▶ _ARBEITSAUFTRAG 1_
Gib aus dem Text über die Mennoniten in Galizien den Abschnitt von „Galicia article in“ bis einschließlich „be at Weierhof.“ wortgetreu wieder.
▶ _ARBEITSAUFTRAG 2_
Beantworte zum Text über die Mennoniten in Galizien die folgenden Fragen.
(a) Von welchem Datum stammt das Kolonistenpatent, mit dem Kaiser Joseph II. zur Kolonisation aufforderte?
(b) Wie viele mennonitische Familien befanden sich unter den deutschen Familien, die sich damals in Galizien niederließen?
(c) In welcher Herrschaft liegen die Orte Einsiedel, Falkenstein und Rosenberg?

▶ _VORLIEGENDER TEXT_
-*-
Galicia article in Mennonite Encyclopedia
For German article from Mennonitisches Lexikon see below.
Scanned from microfilm at the MLA (microfilm CHR 46). Filmed in 1982 in Germany. LDS film #1270434. The originals may be at Weierhof.
Includes:
If you notice any unreadable pages or bad links, please let us know and we can rescan.
Galizien. In Galizien, das vor dem Weltkrieg zu Österreich-Ungarn gehörte, nun aber einen Bestandteil des neu errichteten Polenreiches bildet, siedelten sich mennonitische Kolonisten in der Gegend von Lemberg (s. d.) an, als Kaiser Joseph II. in dem Kolonistenpatent vom 17. September 1781 zur Kolonisation aufforderte. Etwa 3300 deutsche Familien ließen sich damals in Galizien nieder. Unter ihnen befanden sich 28 mennonitische Familien.*) Sie stammten größtenteils aus der damaligen Kurpfalz. Im ältesten Gemeindebuch heißt es, sie seien "aus verschiedenen Teilen des Deutschen Reiches, aus der Schweiz abstammend". Sie hatten 1784 ihren Wohnsitz in den drei neu angelegten, einander benachbarten Gemeinden Einsiedel (18), Falkenstein (7) und Rosenberg (3 Familien). Alle drei Orte liegen in der Herrschaft Szczerzec ungefähr drei Meilen südwestlich vom Lemberg.
-*-
▶ _DATENAUSZUG_
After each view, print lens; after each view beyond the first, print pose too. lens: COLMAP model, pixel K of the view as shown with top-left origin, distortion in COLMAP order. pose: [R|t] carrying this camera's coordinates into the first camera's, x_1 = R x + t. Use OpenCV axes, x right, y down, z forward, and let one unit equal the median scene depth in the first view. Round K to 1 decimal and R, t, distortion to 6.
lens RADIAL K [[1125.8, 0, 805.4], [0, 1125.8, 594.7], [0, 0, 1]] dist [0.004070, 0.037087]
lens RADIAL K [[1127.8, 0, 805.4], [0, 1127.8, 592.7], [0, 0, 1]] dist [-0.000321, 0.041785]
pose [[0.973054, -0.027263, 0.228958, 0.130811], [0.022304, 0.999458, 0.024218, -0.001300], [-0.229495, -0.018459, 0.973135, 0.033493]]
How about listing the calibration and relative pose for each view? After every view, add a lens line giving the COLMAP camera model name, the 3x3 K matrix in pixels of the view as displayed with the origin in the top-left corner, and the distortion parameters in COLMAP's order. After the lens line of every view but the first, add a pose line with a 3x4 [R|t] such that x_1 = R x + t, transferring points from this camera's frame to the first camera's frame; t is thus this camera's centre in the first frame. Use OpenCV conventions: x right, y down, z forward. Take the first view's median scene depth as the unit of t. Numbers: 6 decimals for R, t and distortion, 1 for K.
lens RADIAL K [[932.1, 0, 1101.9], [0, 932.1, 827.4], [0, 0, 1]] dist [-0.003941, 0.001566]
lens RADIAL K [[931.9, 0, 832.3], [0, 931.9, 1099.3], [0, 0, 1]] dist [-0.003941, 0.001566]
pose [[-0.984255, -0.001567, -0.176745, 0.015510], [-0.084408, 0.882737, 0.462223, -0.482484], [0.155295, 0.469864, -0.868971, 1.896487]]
-*-
▶ _ANTWORTFELD 1_
Galicia article in Mennonite Encyclopedia
For German article from Mennonitisches Lexikon see below.
Scanned from microfilm at the MLA (microfilm CHR 46). Filmed in 1982 in Germany. LDS film #1270434. The originals may be at Weierhof.

▶ _ANTWORTFELD 2_
(a) 17. September 1781
(b) 28 Familien
(c) In der Herrschaft Szczerzec